讀了蓋叫天老先生的藝術經驗談《粉墨春秋》以後,有許多感想。偶爾跟朋友們談起這本書,特別對於其中所述的舊科班的教育法——量體裁衣,總覺得意味深長。
所謂量體裁衣,在這裏實際上是指的老師培養學生的方法,也就是老師對每個學生的前途,表現出嚴肅負責的精神。這對於我們現在教養子女、培育青年、訓練幹部等等方麵,都有重要的參考價值。
蓋叫天老先生的這一部書,絕大部分是根據他自己親身的經曆寫成的。當他講到量體裁衣的時候,雖然他聲明自己並沒有親身經曆,不過他還是親眼看見過那些情形的。他說:
“早先,孩子們進科班,與現在學校招生相仿佛,也有一種考試的辦法。不過這考試不是決定錄取不錄取,而是決定孩子們在生、旦、淨、末、醜中學哪一行當。”

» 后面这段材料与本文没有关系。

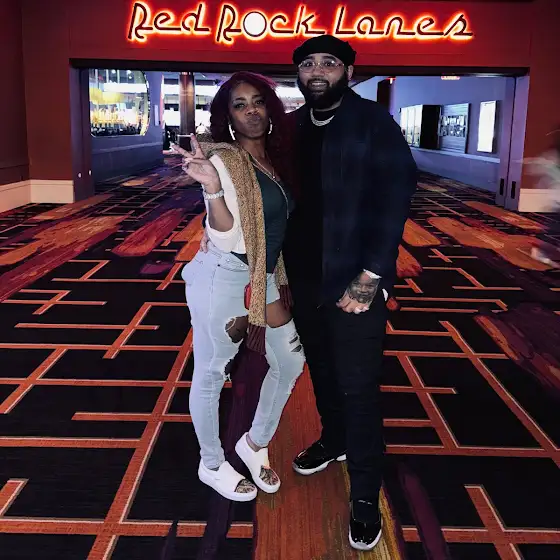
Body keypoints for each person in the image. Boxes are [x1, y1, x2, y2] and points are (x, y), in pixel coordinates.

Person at [283, 36, 418, 550]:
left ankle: (364, 494)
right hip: (304, 278)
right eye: (308, 64)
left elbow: (394, 198)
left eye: (329, 63)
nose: (317, 71)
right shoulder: (292, 126)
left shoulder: (373, 123)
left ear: (349, 72)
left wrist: (371, 275)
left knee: (358, 387)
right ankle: (334, 439)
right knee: (321, 370)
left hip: (354, 279)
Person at [180, 72, 304, 502]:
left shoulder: (276, 160)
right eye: (239, 104)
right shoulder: (223, 160)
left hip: (265, 275)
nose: (251, 110)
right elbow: (226, 235)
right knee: (212, 373)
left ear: (270, 108)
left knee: (289, 361)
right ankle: (211, 464)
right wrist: (213, 190)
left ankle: (253, 443)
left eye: (258, 101)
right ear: (228, 116)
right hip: (224, 274)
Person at [525, 127, 560, 267]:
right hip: (558, 197)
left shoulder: (553, 154)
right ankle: (541, 249)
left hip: (556, 197)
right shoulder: (554, 155)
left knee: (555, 225)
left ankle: (543, 248)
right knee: (554, 225)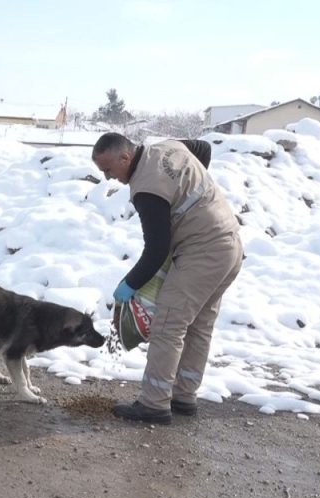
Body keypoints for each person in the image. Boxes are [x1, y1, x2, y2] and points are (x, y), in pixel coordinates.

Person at [92, 133, 243, 424]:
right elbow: (203, 149)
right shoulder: (168, 148)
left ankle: (154, 404)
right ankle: (184, 397)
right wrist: (191, 193)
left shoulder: (147, 189)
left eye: (108, 169)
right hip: (230, 245)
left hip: (202, 251)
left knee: (167, 325)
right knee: (199, 326)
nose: (109, 177)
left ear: (125, 157)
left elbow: (157, 248)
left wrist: (130, 284)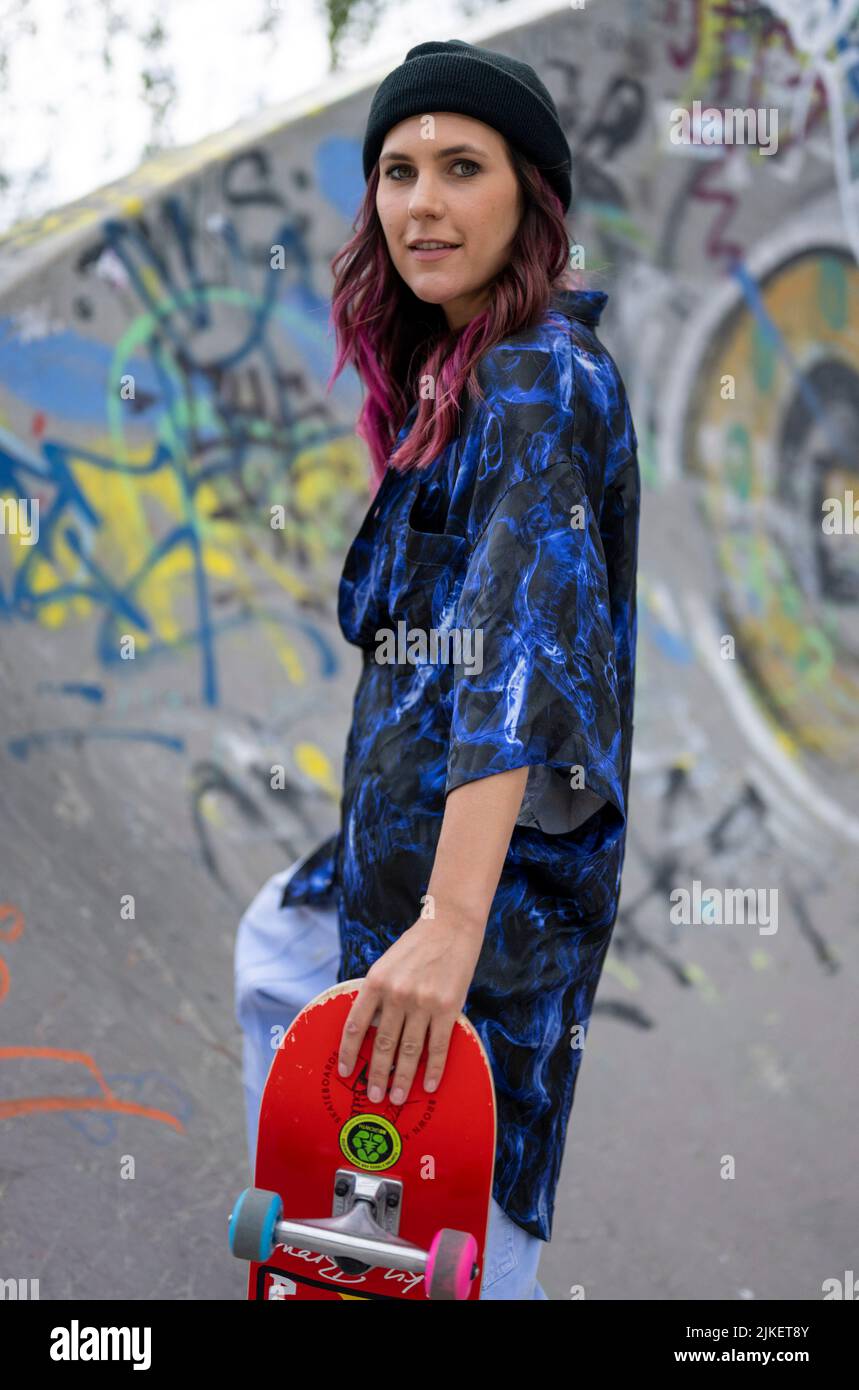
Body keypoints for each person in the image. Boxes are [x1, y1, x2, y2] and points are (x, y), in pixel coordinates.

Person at [235, 38, 640, 1301]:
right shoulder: (458, 381)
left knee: (456, 1183)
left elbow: (523, 653)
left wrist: (454, 920)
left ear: (530, 197)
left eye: (462, 168)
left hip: (490, 901)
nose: (421, 202)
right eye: (398, 172)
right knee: (279, 950)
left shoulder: (534, 379)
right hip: (391, 865)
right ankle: (318, 1232)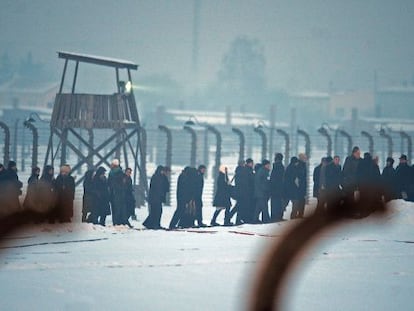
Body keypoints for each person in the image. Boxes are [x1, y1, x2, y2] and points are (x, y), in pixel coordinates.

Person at [108, 159, 130, 226]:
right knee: (118, 208)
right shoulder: (117, 173)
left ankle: (117, 222)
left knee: (116, 209)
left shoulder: (114, 173)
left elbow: (111, 183)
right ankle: (119, 222)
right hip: (117, 193)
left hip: (116, 193)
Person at [342, 146, 362, 211]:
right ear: (354, 153)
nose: (359, 155)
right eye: (358, 153)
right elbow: (346, 171)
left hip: (357, 183)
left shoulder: (361, 160)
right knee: (349, 198)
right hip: (349, 184)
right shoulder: (349, 160)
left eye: (359, 153)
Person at [253, 159, 271, 223]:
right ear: (265, 165)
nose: (269, 166)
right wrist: (266, 189)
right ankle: (267, 219)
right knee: (264, 206)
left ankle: (255, 219)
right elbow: (262, 182)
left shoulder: (262, 171)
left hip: (259, 192)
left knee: (258, 207)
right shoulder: (263, 171)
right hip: (262, 192)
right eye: (268, 164)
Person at [269, 153, 286, 222]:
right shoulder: (280, 166)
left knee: (274, 203)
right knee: (278, 203)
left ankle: (274, 216)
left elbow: (273, 178)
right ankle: (278, 216)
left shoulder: (276, 166)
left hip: (274, 189)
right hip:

你看,舊戲班的老師一開始就要替學生決定他應該學習什麽行當,這是何等認真負責的態度啊!我們對自己的子女和青年學生,似乎都還缺乏這種負責的精神。這是為什麽呢?我想這大概是因為一般人不注意培養青年的方法,特別是不善於掌握對每一個青年的具體情況進行具體分析的方法。這種方法實際上就是量體裁衣的方法。蓋叫天老先生詳細地介紹了這種教育方法。他說:
“入科班那一天,老師坐在屋子裏,孩子們都守在屋外麵,靜候老師的傳呼,叫一個名字進去一個。第一個被叫到的,推開房門,一閃身進去,站定。老師一看是個身體魁梧的孩子,大大的個兒,長得粗眉大眼。老師吩咐:上前走五步。他應聲朝前邁了五步。一步步邁得很紮實。咳嗽一聲!老師又吩咐。哈哼!他大聲咳了一下,很響亮,聽上去粗壯中透著正氣,有那麽一點類似二進宮裏的徐延昭氣派。於是,在花名簿上這個孩子的名下,老師給暗暗地注上個銅錘字樣。然後讓這孩子退過一邊。”

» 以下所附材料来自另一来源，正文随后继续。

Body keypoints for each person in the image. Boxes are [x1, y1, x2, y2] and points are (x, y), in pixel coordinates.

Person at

就這樣一個又一個地進行了初步的了解,有的象“老生”,有的象“二花臉”,有的象“小生”,還有象“青衣”、“花旦”、“彩旦”的等等,“老師都按孩子的身材、形態、聲音,分角色不同的行當和類型,先暗暗記上一筆”。雖然,這些隻不過是一個初步的印象,還需要做進一步的考察;但是,有了這麽一些具體的初步印象卻是非常重要的。
接著,老師還要進行比較深入的考察,以便更加了解學生的興趣和特點,好給他們選擇適宜的行當。為了這個目的,下麵的過程是必要的:
“孩子初入班,頭幾天老師們不給他們一點兒規矩,讓他們和大家一樣,任自己的野性子,自由自在地愛怎麽玩就怎麽玩,不感到一點拘束。清晨起來,科班裏練功的時候,讓新入科的孩子們在一旁觀看,老師同時也在那裏暗暗觀察每個孩子的表情,看他們對哪一路行當有興趣。……這樣老師對每個人的性情愛好便有了更進一步的了解。於是又在這些孩子的名下暗記一筆。……經過幾天的觀察,孩子們又再一次給叫到老師麵前。……你願意學什麽?老生?花旦?武生?小生?還是花臉?孩子想了一想,說出了自己的願望。老師把他所說的和這幾天觀察的結果對照一下,沒錯,他的舉止行動和他自己的願望常常是相一致的,於是這才按生、旦、淨、末、醜,決定下每人應學的行當,而孩子的命運也就這樣大體上被確定了。”
看來舊科班的這一整套方法是符合於教育學原理的。我國古代對於人才的培養和使用,也很注意“量才而教之,量才而用之”的原則。如《漢書》《董仲舒傳》記載,董仲舒在一篇奏疏中提出建議:“興太學,置明師,以養天下之士,數考問以盡其才。”他還建議:“量才而授官,錄德而定位。”類似這樣的主張,曆代都有,可以說是老生常談,簡直很不容易引起人們的重視。
然而,這種量體裁衣地培養和使用人才的方法是比較科學的,也是從實際出發、符合實際需要的。整個社會全麵地采用這種方法,就能夠有計劃地造就各種各樣的人才。但是,這和近代西方資產階級的所謂“天才教育”那一派學說,必須區別清楚。舊中國反動的資產階級學者如胡適之等人,曾經對於所謂“天才教育論”隨聲附和,極端片麵地主張隻讓少數“天才”去受教育。比如《胡適論學近著》中寫道:“從那絕大多數的青年學生裏,選拔那些真有求高等知識的天才的人去升學。”這就等於把成千上萬的青年學生都關在“高等知識”的門外了。這種所謂“天才教育”豈不是荒唐之至嗎?
我們絕對不能讚成那樣的“天才教育”。我們主張聚天下人才而教育之,教育的方法是因才施教,也就是量才而教。這種教育方法,是集體教育和個別輔導相結合的方法。根據社會各方麵的實際需要,允許各行各業培養和使用必要數量的人才,讓每個青年學生在受教育的過程中,都能得到老師的具體幫助,而每個老師對學生也都能負責到底,量體裁衣,使各種人才各得其所。
寫到這裏,旁邊有同誌問道:你這不是主張恢複舊科班製度嗎?我說:這是取其精華,去其糟粕,有何不可!